Sign up for the valenciabisi scheme(www.valenciabisi.es) and to cycle very cheaply providing you do it in half hour stints. You’ll pay an initial fee of 22 euros and if you go over the limit, you pay a few euros more. There are plenty of bike stations along the way

where you can drop off your bicycle and then stop for a swim or a coffee.


Mercado El Cabanyal

Valencianos know that this lively indoor market is the best place to buy fish in the city. Two aisles of stalls sell beautifully displayed pescado.  Stall holders will lovingly clean and prepare it for you. It’s more expensive than in the supermarkets (which generally have a fantastic fish counter) but tastes better and fresher.

You’ll also find wonderful fresh fruit and vegetables artfully arranged in a way that makes you stop and stare.  Entire stalls  are dedicated to ham and cheese,  olives and pickles and slightly scary-looking dried fish.

Chickens complete with beaks and feet compete with rabbits galore and plenty of pigs. Don’t be surprised to see an entire head looking at you through the glass cabinet.

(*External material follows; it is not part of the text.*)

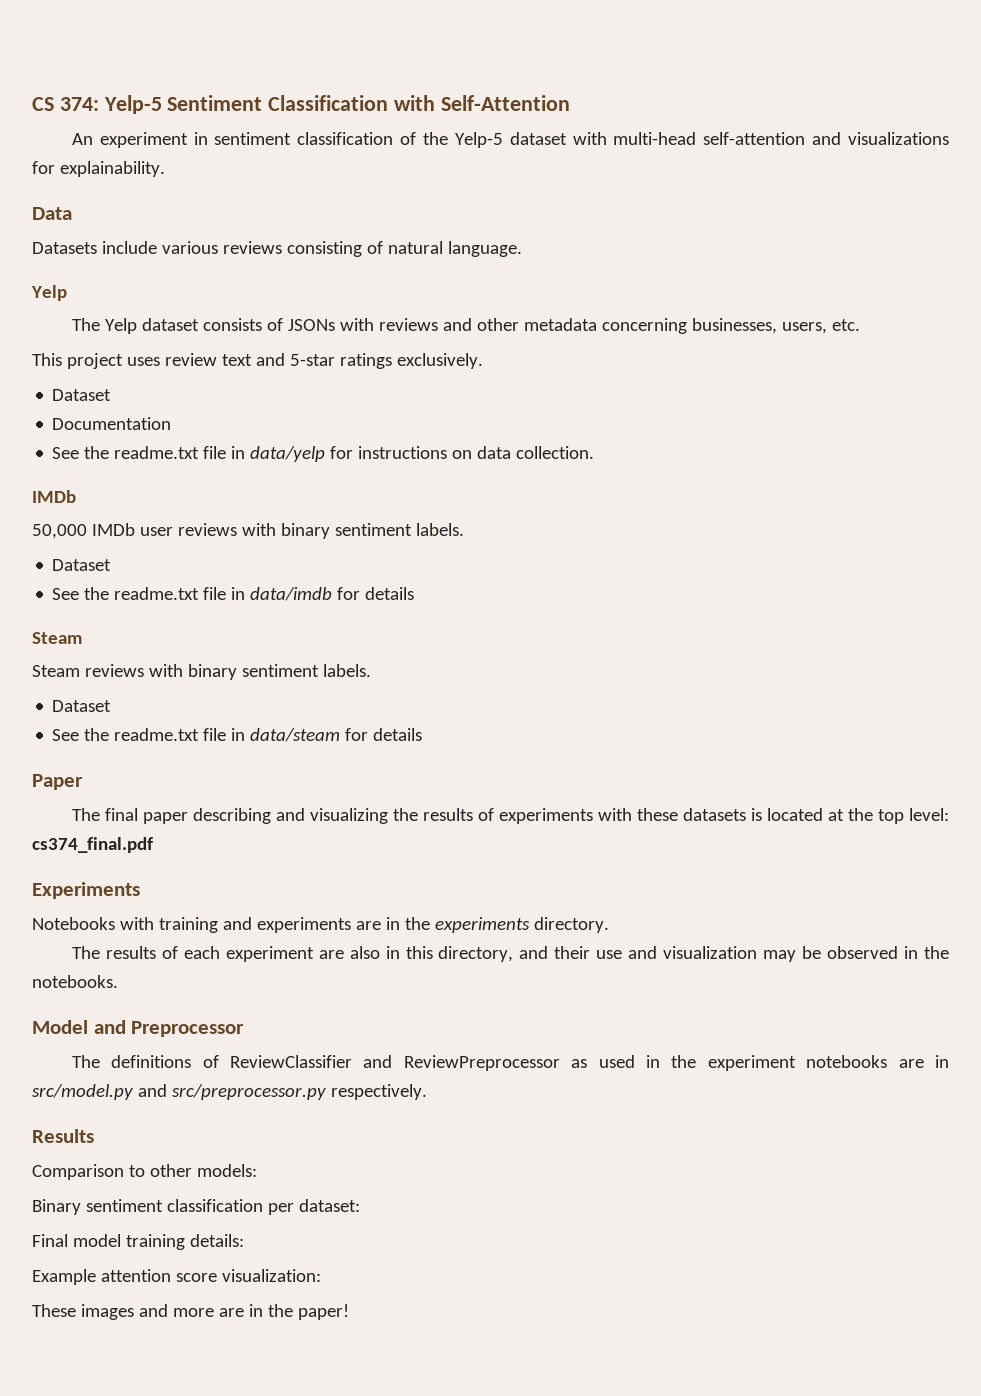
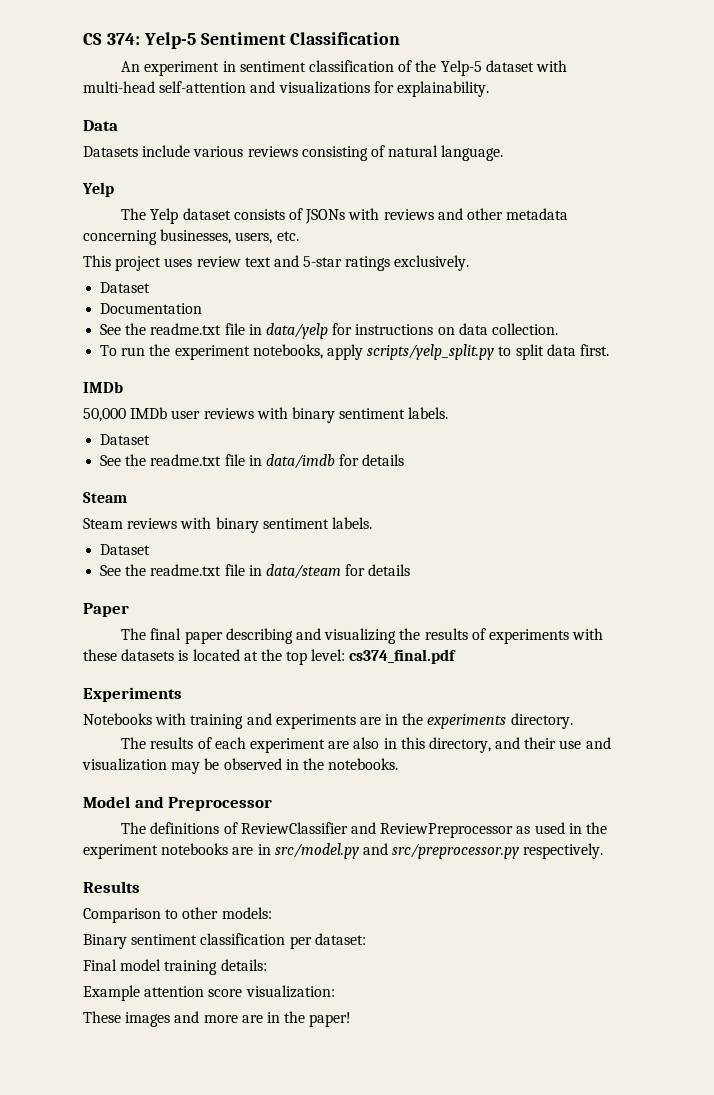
[394,95,570,111] with Self-Attention -> (401, 38) none
(595, 452) none -> [100,344,609,360] // To run the experiment notebooks, apply scripts/yelp_split.py to split data first.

In other words, this is a place to buy real food from real people, who are friendly and helpful. If you can speak Spanish, it helps, but if not, you’ll get by with pointing and smiling.


Learn Spanish


Learning a language by the sea is very appealing and is great way of enriching your holiday experience.  Solea Language School on Eugenia Vines is opposite the seafront and offers excellent private tuition or small group classes in a warm, friendly atmosphere with additional activities

also on offer. Take a tour of the market, try a wine-tasting or go to see a film, learning Spanish while you have fun.




Ride an Electric Chopper

C/Dr Juan Jose Domine, 6 

Electric chopper 01

See Valencia at a different speed by hiring an amazing electric bike. Mariano (right) and David can customise this sleek and exciting vehicles from 2,000 euros

or just hire one for 10 euros an hour.  This faster, fun way to explore is new to the city and if you’re not happy to go it alone,  take a guided tour around town or as far away as the beach at El Saler.


La Lonja de Pescado


If you want to buy cheap fish, straight out of the Mediterranean, walk along the harbour, past the beautiful Tinglados buildings and to the small port area.

The strong fishy smell lures you in to a busy market place where fishermen who look as if they’ve been at sea for days are allowed to sell 20 per cent of their catch to the general public. Just peering into the containers is fascinating. You’ll see octopus and eels still wriggling, gigantic sea bass look-a-likes and huge prawns.

The sale takes place each weekday from 4-5pm and if you go near the end, you can often pick up a big bagful of fish for around five euros. Don’t expect the fishermen to gut and clean them but they will share a few cooking tips if pressed.